**Passage shown**
Today again we met for breakfast at 08:00 and enjoyed the sound of crashing waves as we dipped our coffee or tea.

The meetings started just after 09:00 and we almost immediately had a "light out": a power cutoff. This wasn't so serious this morning since we had finished with the PowerPoint presentations and were wrapping up with a discussion of the upcoming pastoral transfers. Some pastors in Ghana have never transferred since I’ve been coming here in 1998 or so. Others have transferred several times.

Tom went through the plans and worked out various details to everyone’s (mostly) satisfaction. Being transferred is not fun. It’s a lot of work and upset and expense, but experience has shown it allows pastors to better serve their congregations, so we do it in spite of the challenges causes.

**Data shown**
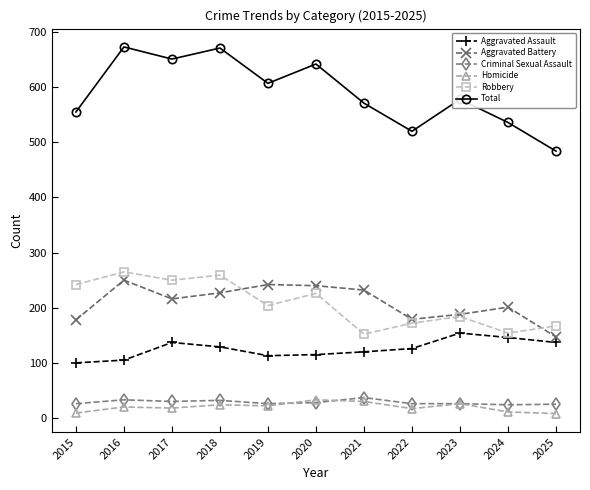

How many interior local peaks does the Robbery series have?

4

**Aim of the exercise**
Extract from the meeting account the passage from "Today again we" up to and including "transferred several times.", copying its wording without change. Rely only on the meeting account above.

**Answer for the task**
Today again we met for breakfast at 08:00 and enjoyed the sound of crashing waves as we dipped our coffee or tea.

The meetings started just after 09:00 and we almost immediately had a "light out": a power cutoff. This wasn't so serious this morning since we had finished with the PowerPoint presentations and were wrapping up with a discussion of the upcoming pastoral transfers. Some pastors in Ghana have never transferred since I’ve been coming here in 1998 or so. Others have transferred several times.